Nicht zufällig hat er für sein Bildungszentrum, in dem Volkshochschule und Musikschule gleichberechtigt unter einem Dach wirken, ein Qualitätsmanagement eingeführt, einen Prozess der steten Selbstkontrolle und Selbsterneuerung. Nur wenige Organisatoren im städtischen Bildungs- und Kulturbereich genießen weit und breit einen derart ausgezeichneten Ruf. "Ich bin ein Freund der kreativen Unordnung", sagt Rudolf Hahn. Und: "Eine bestimmte Form von Chaos mag ich, aber ich muss das Chaos beherrschen." Hat Rudolf Hahn, in Saarlouis geboren und damit lebenslang ein Saarländer, die berühmten zwei Seelen in seiner Brust? Das klingt zu literarisch und wohl auch zu unscharf. Die Extreme gehen ineinander über. Eine Form kontrollierter Unordnung ist ja Ausweis von Kreativität, und diese bedarf wiederum der straffen Organisation um andere Menschen mitzunehmen. Wie es in der Erwachsenenbildung sein sollte. Die ist Rudolf Hahns Leben. Studiert hat er Französisch und das zwei Jahre in Orleans, außerdem Sozialkunde. Und zumindest in der Rückschau wirkt die Schulkarriere, die der 27-jährige 1978 mit der Referendarzeit begann, nur wie eine Vorstufe. Nach sechs Jahren als teilzeitbeschäftigter Fachlehrer wagte er 1987 den Wechsel zur Kreisvolkshochschule Saarlouis und profilierte sich schulintern, aber auch mit Veröffentlichungen, Vorträgen und der Mitarbeit in diversen Kommissionen so, dass Anfang Februar 2002 zum Leiter des neu formierten Trierer Bildungszentrums berufen wurde. Ein Routinier sei er, ein alter Hase, hieß es schon damals. In Trier haben ihn vor allem die beruflichen Gestaltungsmöglichkeiten gereizt. Die Fusion zweier Bildungsbereiche gleichberechtigt unter einem Dach sei bundesweit ein neues Modell gewesen, sagt er.

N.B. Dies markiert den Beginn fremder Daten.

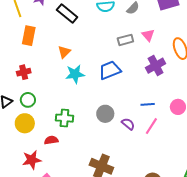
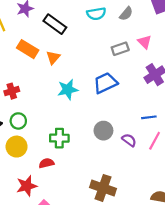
orange rectangle: (29, 36) -> (28, 49), moved, turned -66
orange triangle: (64, 52) -> (53, 57), moved

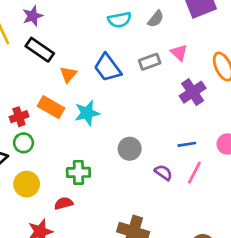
black rectangle: (55, 24) -> (40, 50), moved
orange rectangle: (28, 49) -> (51, 107), moved
blue trapezoid: (105, 83) -> (108, 68), moved, turned -100
green circle: (18, 121) -> (23, 143), moved
gray circle: (103, 131) -> (130, 149), moved

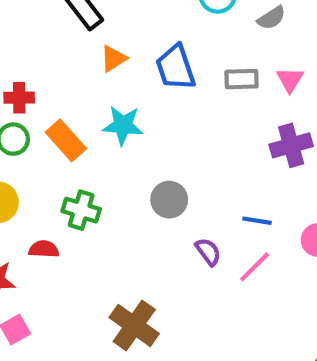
orange rectangle: (51, 107) -> (66, 140), moved

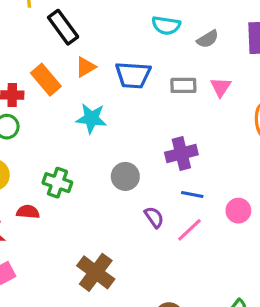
blue trapezoid: (176, 67) -> (133, 75), turned -69
orange rectangle: (66, 140) -> (46, 80), moved
purple cross: (291, 145) -> (181, 154), moved

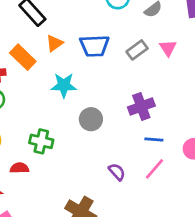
gray rectangle: (183, 85) -> (137, 50), turned -30
gray circle: (125, 176) -> (91, 119), moved
purple semicircle: (154, 217) -> (117, 172), moved

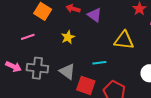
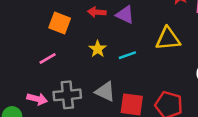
cyan line: (99, 63) -> (127, 55), moved

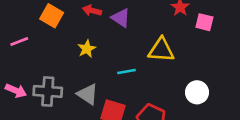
cyan line: (127, 55) -> (126, 72), moved
pink line: (48, 58) -> (19, 42), moved

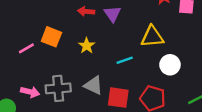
orange square: (52, 16) -> (51, 37), moved
purple triangle: (121, 18) -> (112, 14), turned 30
white circle: (197, 92) -> (170, 65), moved

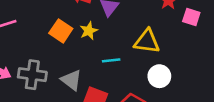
orange square: (51, 37) -> (61, 31), moved
yellow star: (87, 46) -> (89, 31), moved

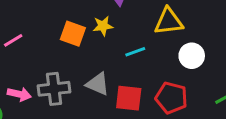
yellow star: (89, 31) -> (103, 26), turned 30

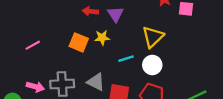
yellow triangle: (169, 21) -> (153, 37), turned -40
white circle: (192, 56) -> (152, 65), moved

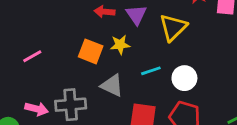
yellow triangle: (153, 37) -> (173, 27), moved
gray triangle: (96, 82) -> (112, 85), moved

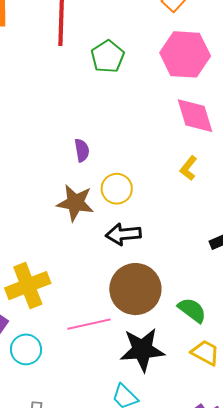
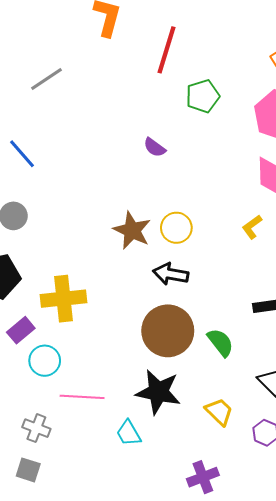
purple semicircle: (82, 150) -> (155, 147), moved, turned 120
green semicircle: (192, 310) -> (220, 342), moved
pink line: (89, 324) -> (82, 397), moved

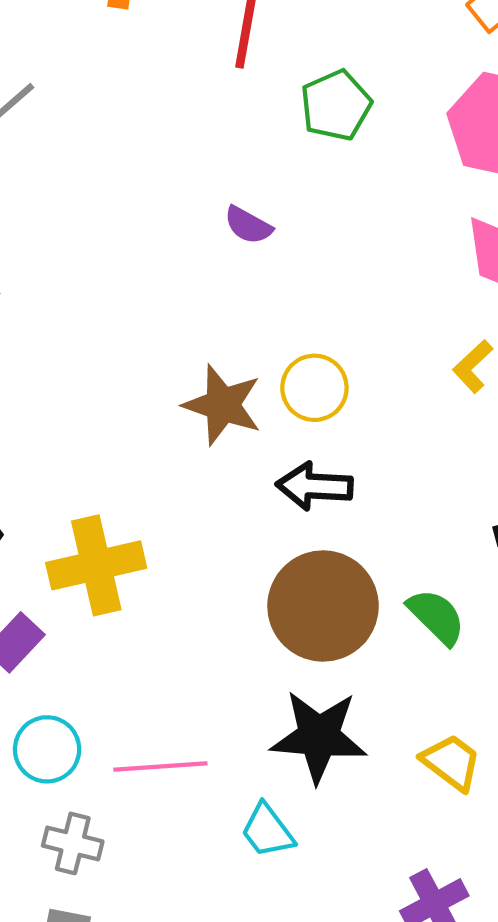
cyan circle: (45, 361) -> (47, 749), moved

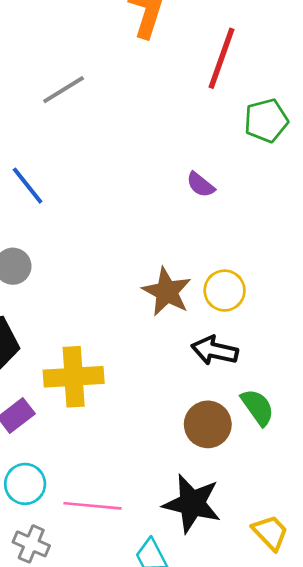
brown circle: (323, 606) -> (208, 424), size x0.7
green semicircle: (436, 617) -> (258, 407), moved

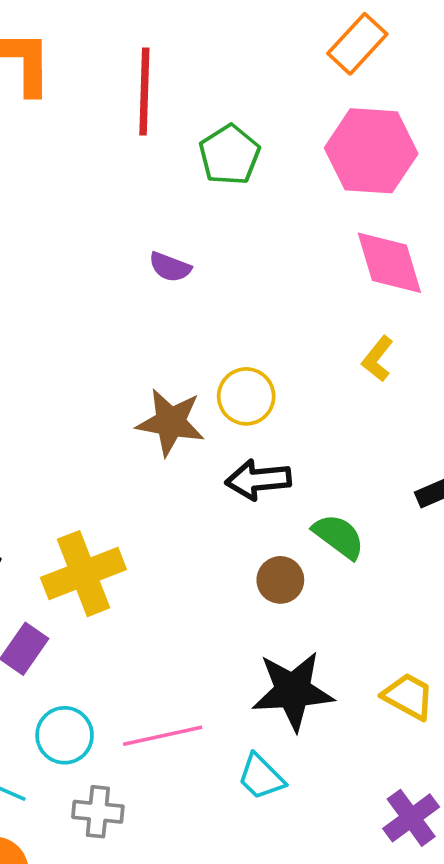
brown circle: (208, 424) -> (280, 580), size x0.7

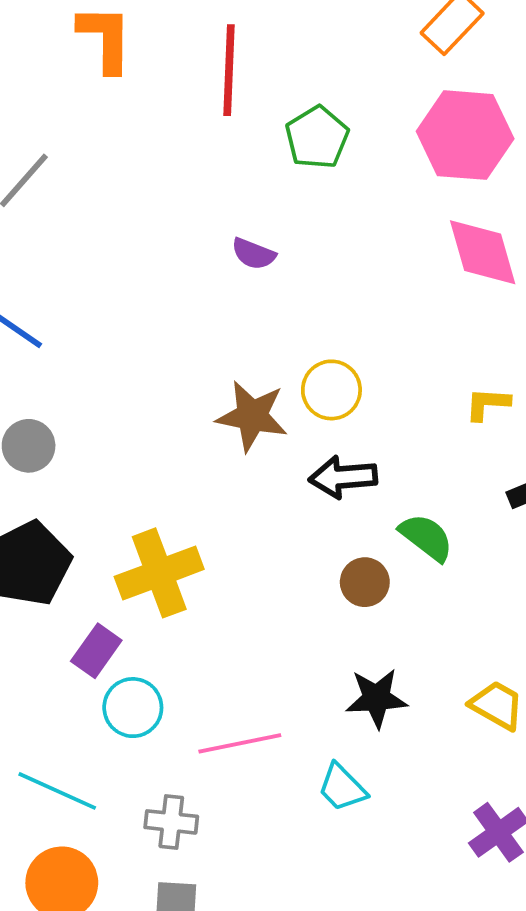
yellow L-shape: (377, 359) -> (488, 404), moved, turned 54
black star: (293, 691) -> (376, 698), size x0.7
cyan circle: (65, 735) -> (133, 708), moved

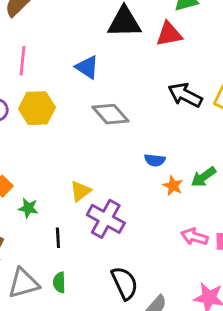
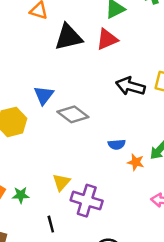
blue triangle: (87, 67) -> (44, 95), moved, turned 45
green star: (28, 208) -> (21, 195), moved

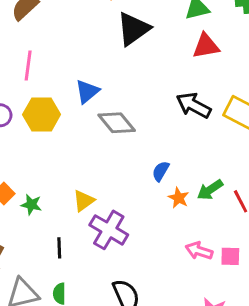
black triangle: (69, 37) -> (133, 29), turned -36
red triangle: (107, 39) -> (206, 46), moved
blue semicircle: (117, 144) -> (161, 171), turned 112

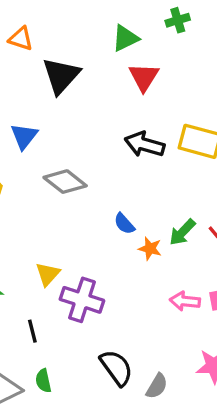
red triangle: (206, 46) -> (144, 77), turned -36
blue triangle: (87, 91) -> (24, 136), moved
blue semicircle: (161, 171) -> (124, 224), turned -60

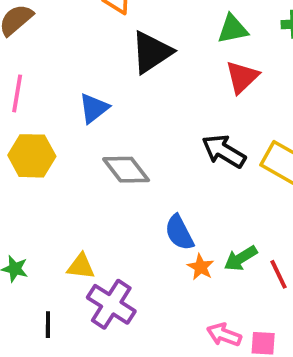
blue semicircle: (124, 224) -> (179, 233), size x1.4
yellow triangle: (48, 274) -> (81, 266), turned 40

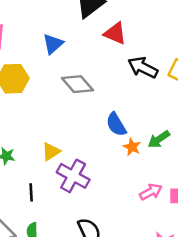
red triangle: (242, 77) -> (115, 33), moved, turned -50
yellow triangle: (81, 266) -> (51, 152), turned -36
pink arrow: (224, 335) -> (151, 192), turned 135

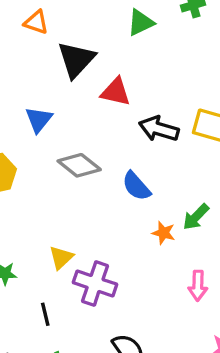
blue semicircle: (116, 124) -> (136, 186), moved
pink arrow: (151, 192) -> (198, 286), turned 130

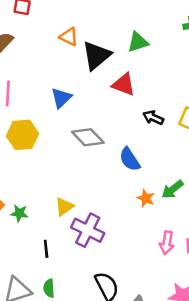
orange triangle: (36, 22) -> (69, 37), moved
green triangle: (141, 23) -> (138, 42), moved
black arrow: (159, 129) -> (153, 118), size x0.7

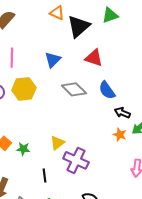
red triangle: (124, 84) -> (94, 58), moved
black arrow: (153, 118) -> (122, 113), moved
blue semicircle: (130, 159) -> (107, 90), moved

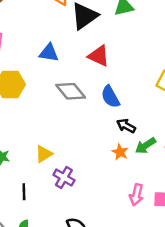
blue triangle: (53, 60) -> (49, 53), turned 48
purple cross: (76, 160) -> (64, 178), size x0.7

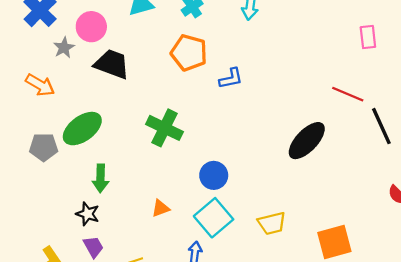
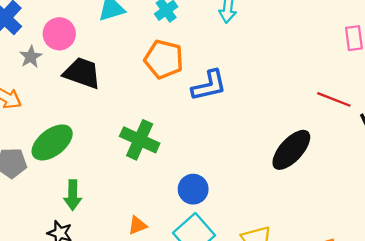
blue L-shape: (231, 78) -> (209, 86), size x1.4

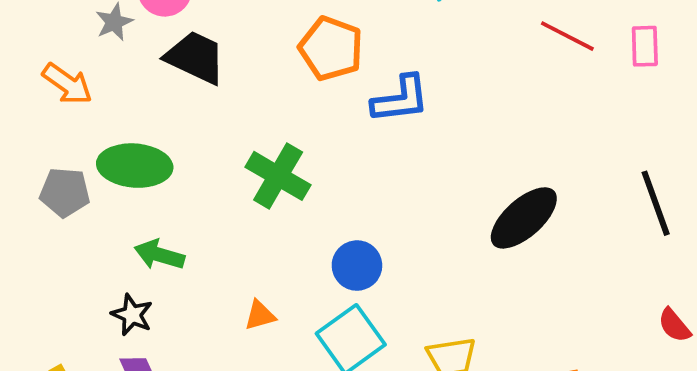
red line: (334, 99) -> (567, 36), moved
green ellipse: (52, 142) -> (135, 166), turned 36
green arrow: (73, 195) -> (159, 255), turned 100

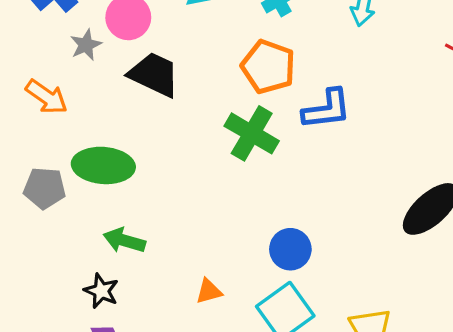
green cross: (278, 176) -> (252, 133), moved

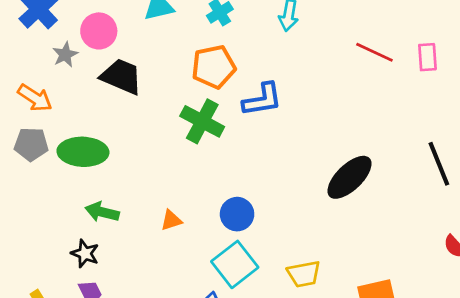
orange pentagon: (268, 67) -> (214, 67), turned -30
gray pentagon: (45, 188) -> (31, 144), moved
orange triangle: (209, 291) -> (171, 220), moved

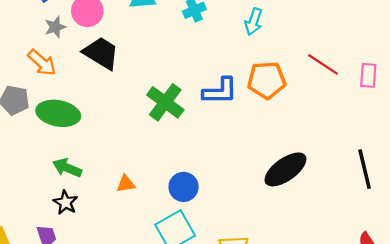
orange pentagon: (214, 67) -> (267, 80), moved
orange arrow: (35, 98) -> (42, 63), moved
black star: (85, 254) -> (65, 203), moved

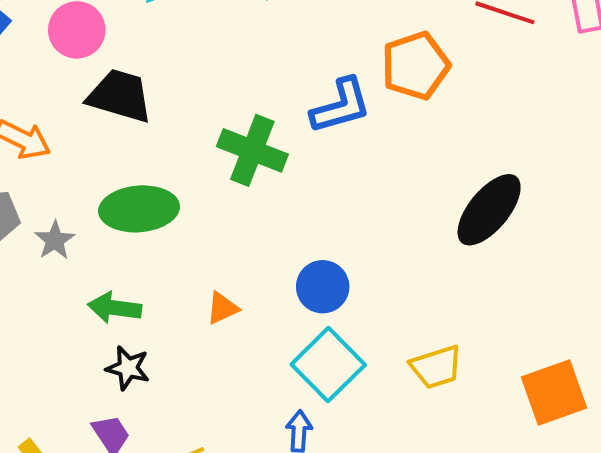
gray star: (55, 27) -> (55, 240), moved
green ellipse: (58, 113) -> (139, 209), moved

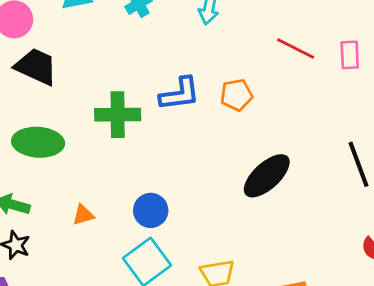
orange pentagon: (416, 66) -> (236, 95), moved, size x0.7
green cross: (252, 150) -> (118, 115), turned -30

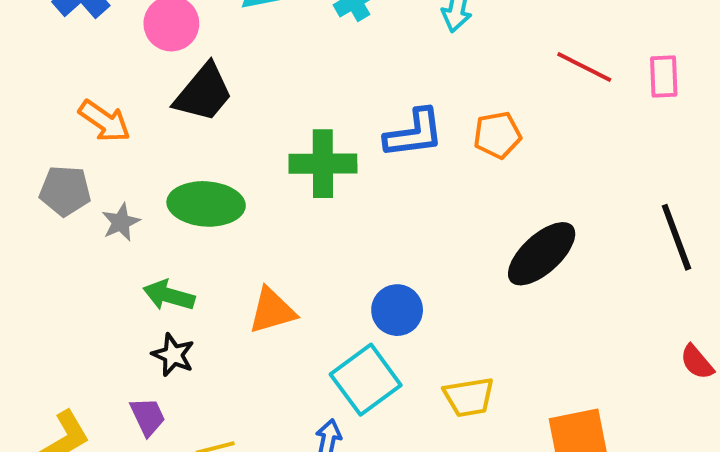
black trapezoid: (36, 67) -> (203, 93), turned 105
blue circle: (151, 210) -> (397, 310), moved
orange triangle: (83, 215) -> (272, 311), size x1.5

Und erklärt deutlich, dass sich dieses Modell bewährt hat, dass es funktioniert und jetzt durch das Qualitätsmanagement neue Impulse erhalten wird.Späte Liebe zum trockenen Moselwein

Rudolf Hahn liebt Frankreich und dessen elegant-spielerische Lebenskultur, aber auch die preußischen Tugenden wie Ordnung und Pünktlichkeit. Er liebt eine Kunst, auf die sich ein Besucher persönlich einlassen muss, ohne schon Fachmann zu sein. Und wenn man ihn nach dem Umfang seines Weinkellers fragt, dann umreißt er die Größe seiner Bestände ein wenig zögernd mit "mehrere hundert Flaschen". Selbstverständlich französischer, vor allem südfranzösischer Wein, dazu Pfalz und Kaiserstuhl. "Den Moselwein habe ich erst hier entdeckt", sagt er und preist die Verbindung von Leichtigkeit und Kraft im gut ausgebauten Mosel-Riesling. Trocken, ja, so sollte er sein und sorgfältig ausgesucht zur Speisekarte. Aber nicht asketisch und eindimensional, sondern mit einem feinen Spiel von Frucht und Säure. Wie im richtigen Leben des Rudolf Hahn: üppig und streng zugleich. Mitten im Gespräch klingelt das Telefon. Kurz und knapp erörtert Hahn mit seiner Frau - nun was wohl? "Das Abendessen", sagt er und lässt durchblicken, dass das nicht nur aus Butter und Brot besteht.